The medical device sensors 303 are also integrated into the kiosk 301. The medical device sensors 303 include a variety of sensors configured to capture readings associated with medical vitals of a patient interacting with the kiosk 301. These readings can include, by way of example only, weight, height, blood pressure, heart rate, respirations, blood sugar level, oxygenation level, and the like.
In some cases, the medical self-service system 300 includes one or more wireless ports 304. The wireless ports 304 are integrated into the kiosk 301 and are configured to wireless upload additional medical information from portable devices of the patient that are integrated into the summary. These portable devices can include a variety of devices, such as memory sticks, bracelets having memory, personal digital assistants (PDA's), necklaces or other wearable items having memory, phones, and the like. The additional medical information can include, by way of example only, transferred medical records from a physical or another medical facility, x-rays, MRI's, cat scans, sonograms, doctor reports, doctor orders, prescription information, and the like.
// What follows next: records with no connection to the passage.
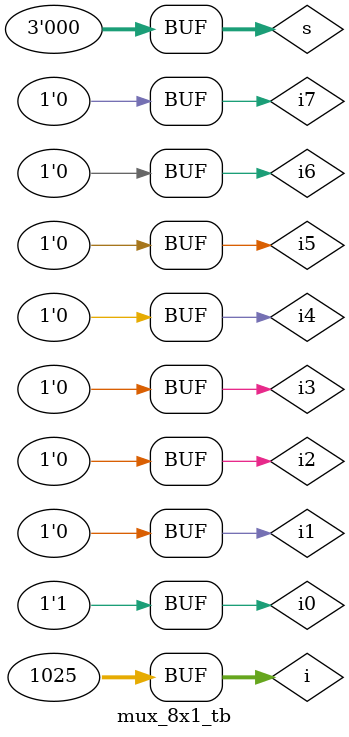
<source format=v>
`timescale 1ns / 1ps

module mux_8x1(
    input [3:0] i0, i1, i2, i3, i4, i5, i6, i7,
    input [2:0] s,
    output reg [3:0] x
    
);

always @* begin
    case(s)
        3'b000: x <= i0;
        3'b001: x <= i1;
        3'b010: x <= i2;
        3'b011: x <= i3;
        3'b100: x <= i4;
        3'b101: x <= i5;
        3'b110: x <= i6;
        3'b111: x <= i7;
    endcase
end

endmodule

module mux_8x1_tb;
     reg i0, i1, i2, i3, i4, i5, i6, i7;
     reg [2:0] s;
     wire [3:0] x;
mux_8x1 uut(
    i0, i1, i2, i3, i4, i5, i6, i7,s,x
    
);
integer i;
initial
    begin
        for(i=0;i<1025;i=i+1)
         #10   {i0, i1, i2, i3, i4, i5, i6, i7,s} = i;
        end
    
endmodule    
</source>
It is now appreciated how the medical intake process can be automated to eliminate human resources, reduce errors, increase accuracy, and improve the initial medical intake procedures before a patient is visited or addressed by a physician or a nurse. The techniques presented herein also improve the information received by the physician or nurse before the patient is seen.
The above description is illustrative, and not restrictive. Many other embodiments will be apparent to those of skill in the art upon reviewing the above description. The scope of embodiments should therefore be determined with reference to the appended claims, along with the full scope of equivalents to which such claims are entitled.
The Abstract is provided to comply with 37 C.F.R. §1.72(b) and will allow the reader to quickly ascertain the nature and gist of the technical disclosure. It is submitted with the understanding that it will not be used to interpret or limit the scope or meaning of the claims.
In the foregoing description of the embodiments, various features are grouped together in a single embodiment for the purpose of streamlining the disclosure. This method of disclosure is not to be interpreted as reflecting that the claimed embodiments have more features than are expressly recited in each claim. Rather, as the following claims reflect, inventive subject matter lies in less than all features of a single disclosed embodiment. Thus the following claims are hereby incorporated into the Description of the Embodiments, with each claim standing on its own as a separate exemplary embodiment.